Swedish prosecutors are seeking to question WikiLeaks founder Julian Assange in London on allegations of sexual misconduct, potentially breaking a stalemate in the nearly five-year-long investigation.
Prosecutors had initially refused to question him in London, instead insisting that he be questioned in Sweden to face allegations in the 2010 case.
"My view has always been that to perform an interview with him at the Ecuadorean embassy in London would lower the quality of the interview, and that he would need to be present in Sweden in any case should there be a trial in the future," said lead prosecutor Marianne Ny in a statement.
The statement said the main reason the prosecutor has decided to interview Assange in London is that a number of the crimes he is suspected of will expire in August under the statute of limitation.
"Now that time is of the essence, I have viewed it therefore necessary to accept such deficiencies to the investigation," she said.
Ny said she will also ask to have a DNA sample taken from Assange, who is staying in the Ecuadorean embassy in London.
A lawyer for Assange welcomed the move, saying it is something they have demanded for more than four years.
Assange sought refuge in Ecuador's embassy in 2012 when British courts said he could be extradited to Sweden for allegations of sexual misconduct. Assange has denied the charges, saying they were politically motivated.

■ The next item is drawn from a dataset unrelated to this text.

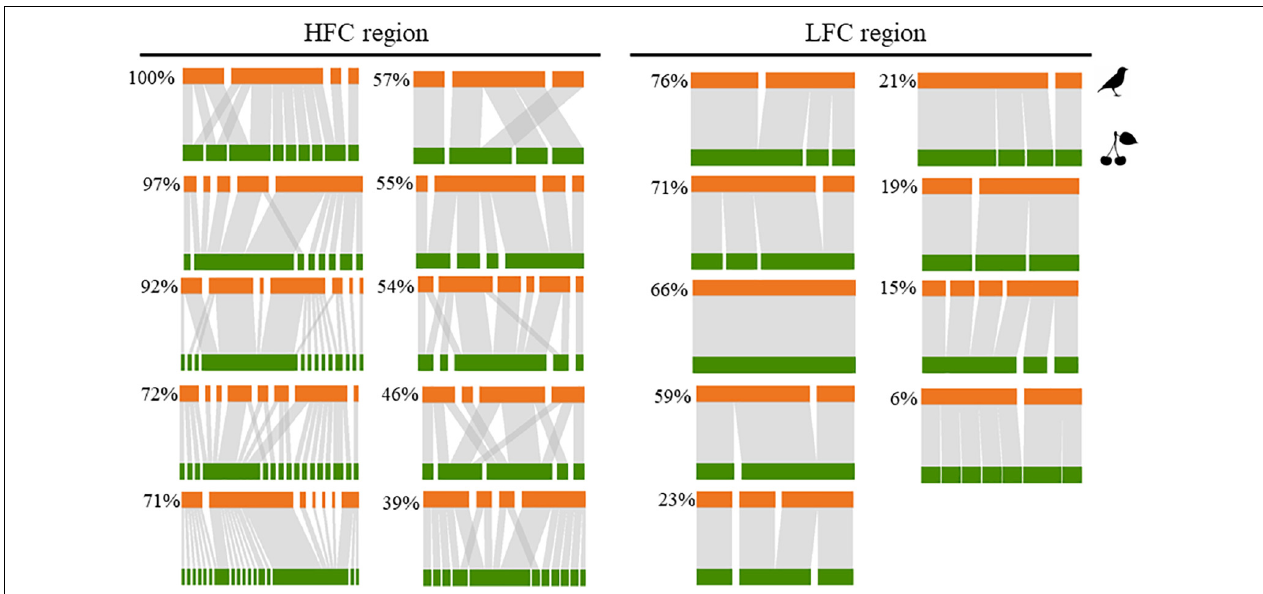
FIGURE 2 | Bipartite seed-dispersal networks in 19 forest sites located in the Brazilian Atlantic forest. At the left, networks observed in the high forest cover (HFC) and at the right, networks observed in the low forest cover (LFC) region, and their respective values of forest cover (%). Orange bars represent bird species and green bars represent the plant species; the frequency of seed-dispersal interactions among bird and plant species are represented by the width of the vertical bars.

The Australian former journalist fears Sweden would hand him over to the United States, where he would likely face trial for one of the largest leaks of classified material in U.S. history.
Assange and his WikiLeaks team published hundreds of thousands of classified U.S. documents, including military documents on the Iraq war and U.S. embassy cables detailing its dealings with countries around the world.
The British government said it has spent $10 million policing the embassy to ensure Assange does not flee the country.